A New York Probate Lawyer said in this probate proceeding, petitioner, by motion, seeks an order vacating a stipulation of settlement and a renunciation and disclaimer purportedly executed to effectuate the settlement.
A Nassau County Probate attorney said that decedent was survived by his spouse (petitioner) and two children of a prior marriage (respondents).
A New York Will Lawyer said the petitioner filed a petition for probate of an instrument and preliminary letters issued to her. Decedent’s son appeared by counsel in the probate proceeding and settlement negotiations ensued. The negotiations resulted in a stipulation of settlement which was “so ordered”. The settlement provided that the assets be divided into three equal parts: 1/3 to the spouse, 1/3 to the respondent, respectively, in trust.
The will had provided that the corporation of the deceased be distributed 2/3 to petitioner, decedent’s wife, and one-third to decedent’s daughter. The will further provided that the residue of the estate was to be divided 65% to the wife, 25% to the daughter, and 10% to the decedent’s sister.
New York City Probate Lawyer said decedent did not designate a beneficiary for the plan. Under the terms of the plan, petitioner became the beneficiary by default. Petitioner alleges that at the time of the execution of the stipulation she did not know that she was the beneficiary of the plan but believed instead that the estate was the beneficiary.
Manhattan Probate Lawyers said the respondents oppose the motion to vacate the stipulation alleging that (1) the agreement reflects the intention of the parties (2) the designation of the petitioner as beneficiary under the plan was irrelevant as petitioner agreed to divide testamentary and non-testamentary assets in three equal parts and (3) petitioner, as preliminary executrix, had access to the financial records of decedent and could have obtained and reviewed the terms of the plan prior to execution of the stipulation. Further, respondents contend that the renunciation executed by petitioner is irrevocable.
A contract entered into under mutual mistake of fact is voidable and subject to rescission if the mistake exists at the time the contract was negotiated. To entitle a party to rescission, the contract must rest upon the assumption of a fact as to which the parties were mistaken. A stipulation of settlement is an independent contract and the same standard applies to a motion to vacate a stipulation of settlement based upon a mutual mistake.
Petitioner’s attorney, in a supplemental affidavit, now advances a different theory in support of the motion. It is now petitioner’s position that the stipulation of settlement can be vacated without the necessity of establishing a mistake of fact.
Manhattan Probate Lawyers said the petitioner contends that the standard to be applied, where a final decree has not been signed, is whether the parties can be restored to the “status quo”. The stipulation of settlement was “so ordered.” It is both a contract and an order and can be set aside only upon a showing of fraud, collusion, mistake or such other factors as are sufficient to invalidate a contract.
Petitioner contends that the failure to vacate the stipulation of settlement would result in an injustice. Unjust enrichment is a factor to be considered on a motion to vacate a stipulation of settlement.

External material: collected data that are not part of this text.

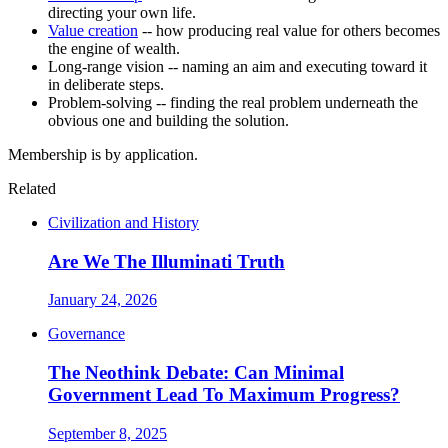
directing your own life.
Value creation
-- how producing real value for others becomes
the engine of wealth.
Long-range vision -- naming an aim and executing toward it
in deliberate steps.
Problem-solving -- finding the real problem underneath the
obvious one and building the solution.
Membership is by application.
Related
Civilization and History
Are We The Illuminati Truth
January 24, 2026
Governance
The Neothink Debate: Can Minimal
Government Lead To Maximum Progress?
September 8, 2025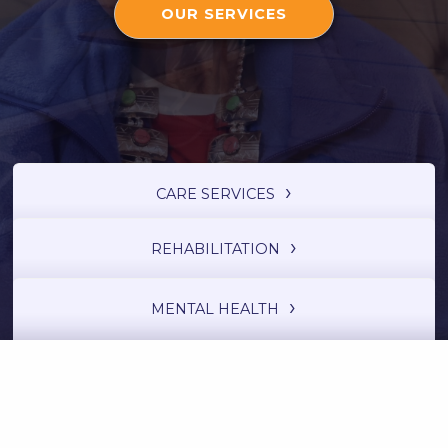
OUR SERVICES
CARE SERVICES
REHABILITATION
MENTAL HEALTH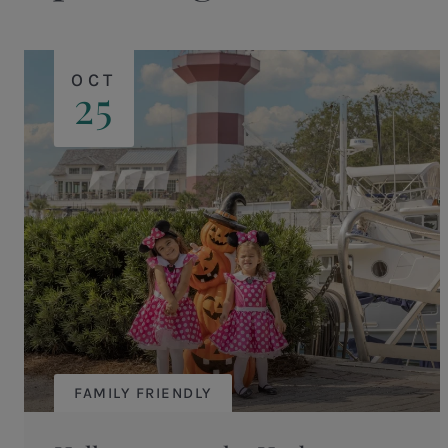
OCT
25
FAMILY FRIENDLY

Respondents contend that petitioner’s lack of knowledge was the result of negligence and her ignorance cannot be used as a ground to set aside the stipulation. A party bears the risk of a mistake when he is aware, at the time a contract is made, that he has only limited knowledge with respect to the facts to which the mistake relates but treats his limited knowledge as sufficient. A party cannot rely upon her ignorance of a condition which she could have discovered using ordinary care the court denied an application by the co-administrator of decedent’s estate to reform a stipulation of settlement which provided for a distribution of the decedent’s probate and non-probate assets after she later discovered that one of the non-probate assets was a trust for her benefit, finding that her failure to ascertain the beneficiary designation on the largest of the decedent’s bank accounts could only be ascribed to negligence.
This court has recognized that “stipulations of settlement which put an end to litigation promote efficient dispute resolution and are essential to the litigation process”. Also, stipulations are especially favored where, as here, the parties have been represented by counsel. The court finds no basis upon which to vacate the stipulation of settlement and the motion for that relief is therefore denied.
Even if a basis to vacate the stipulation did exist, vacating the stipulation would not achieve the result the movant seeks in any event. As indicated, the movant also seeks an order vacating the renunciation and disclaimer which she filed. A renunciation is irrevocable once properly served and filed, when the Legislature enacted EPTL 2-1.11, it obviously intended that renunciations be unquestionably irrevocable. This was done to ensure that renunciations under EPTL 2-1.11 would constitute qualified disclaimers for federal estate tax purposes.
A last will and testament is considered as an important document that a deceased executed before his demise. It provides for his last hopes and wishes after his death including the division of his estate. Here in Stephen Bilkis and Associates, our Nassau County Probate attorneys will help the executor to implement the provisions of the will. We also have Nassau County Estate lawyers for your other concerns regarding division of an estate.